One such case happened to S. who received an incorrect diagnosis of the size of her baby’s head when she was pregnant with her first child: "When the doctor told us that the size of our son’s head was small compared to the rest of the body," says S, "We panicked and asked what were the implications of such a situation for the future. The doctor explained to us in detail the various problematic syndromes that our son might suffer from after he is born. Over the next few weeks we went through another series of tests, which indicated the same finding, and we were frightened out of our wits. Only the third time that I did the ultrasound tests did the doctor assure me that the size of the head was normal."

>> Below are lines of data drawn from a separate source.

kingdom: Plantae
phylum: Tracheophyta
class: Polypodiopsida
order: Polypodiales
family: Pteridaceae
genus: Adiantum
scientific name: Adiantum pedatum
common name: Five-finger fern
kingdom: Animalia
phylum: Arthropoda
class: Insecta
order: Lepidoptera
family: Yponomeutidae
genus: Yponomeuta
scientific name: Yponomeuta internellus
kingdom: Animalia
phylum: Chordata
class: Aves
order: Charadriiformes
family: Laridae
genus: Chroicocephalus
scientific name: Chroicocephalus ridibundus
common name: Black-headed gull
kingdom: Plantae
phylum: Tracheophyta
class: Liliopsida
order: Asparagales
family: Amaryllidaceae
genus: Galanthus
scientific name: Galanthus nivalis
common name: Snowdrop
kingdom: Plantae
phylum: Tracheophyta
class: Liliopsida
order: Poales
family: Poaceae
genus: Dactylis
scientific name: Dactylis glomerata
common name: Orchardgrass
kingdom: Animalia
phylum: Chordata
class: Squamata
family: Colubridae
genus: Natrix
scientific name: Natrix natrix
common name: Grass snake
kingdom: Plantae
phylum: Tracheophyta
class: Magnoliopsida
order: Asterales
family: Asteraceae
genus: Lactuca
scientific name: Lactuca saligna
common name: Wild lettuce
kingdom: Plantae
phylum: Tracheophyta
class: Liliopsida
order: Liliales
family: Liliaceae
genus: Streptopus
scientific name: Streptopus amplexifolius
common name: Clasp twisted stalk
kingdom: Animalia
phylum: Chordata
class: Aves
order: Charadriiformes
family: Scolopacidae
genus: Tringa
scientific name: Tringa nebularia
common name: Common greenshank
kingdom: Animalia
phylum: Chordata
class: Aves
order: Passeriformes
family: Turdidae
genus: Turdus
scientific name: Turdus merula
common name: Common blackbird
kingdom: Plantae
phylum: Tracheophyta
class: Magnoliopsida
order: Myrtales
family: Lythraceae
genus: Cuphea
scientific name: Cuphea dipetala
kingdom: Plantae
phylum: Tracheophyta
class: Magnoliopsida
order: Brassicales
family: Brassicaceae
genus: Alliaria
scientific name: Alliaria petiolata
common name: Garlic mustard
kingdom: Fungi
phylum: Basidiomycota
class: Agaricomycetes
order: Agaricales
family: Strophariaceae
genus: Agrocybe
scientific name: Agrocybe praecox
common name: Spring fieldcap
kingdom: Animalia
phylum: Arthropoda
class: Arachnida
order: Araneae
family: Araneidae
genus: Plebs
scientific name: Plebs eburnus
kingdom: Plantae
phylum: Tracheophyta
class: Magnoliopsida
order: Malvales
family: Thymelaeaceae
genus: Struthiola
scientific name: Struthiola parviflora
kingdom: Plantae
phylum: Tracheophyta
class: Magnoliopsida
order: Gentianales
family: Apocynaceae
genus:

Prof. Eliezer Shalev, director of the Department of Obstetrics and Gynecology at the Emek Hospital, and Dean of the Faculty of Medicine at the Technion, and Dr. Etti Spiegel, Senior Physician of the Ultrasound Unit in the Department of Obstetrics and Gynecology at the hospital are behind the study and its findings. The study findings revealed that of 17,705 women who were studied (who were pregnant from week 12 to week 42) over 12 years, one-fifth received an incorrect diagnosis about the size of the fetal head, which was incorrectly diagnosed as being too small.

According to Dr. Spiegel, current criteria by which they measure fetal head today, were established in the 80’s in the United States, and they lack important adjustments for different populations.

"You can’t copy criteria of one population for another," she explains. "If we apply the criteria for the Scandinavian population to the Chinese, the result will be that all Chinese fetuses will be predicted potential dwarfs. They are now implementing a reform in this matter throughout the whole world."

The new growth curve developed in the study is adapted to the Israeli public, and now they expect that only in a tenth of the previous cases of incorrect diagnosis will women have to undergo additional tests to recheck the results.

So what happens when there is a suspicion that the head is too small, you ask? In this case, 30% of women will be sent to the ultrasound unit for monitoring. The doctors hope they will completely eliminate wrong diagnoses, but they are anyway cautious not to promise anything, for fear of being sued for falsely promising a healthy child.

"A doctor who is not familiar with the new curve will usually send a woman for genetic counseling, amniocentesis, etc.," adds Dr. Spiegel, "when in fact, all he has to do is simply use the new curve to save a woman unnecessary stress and panic."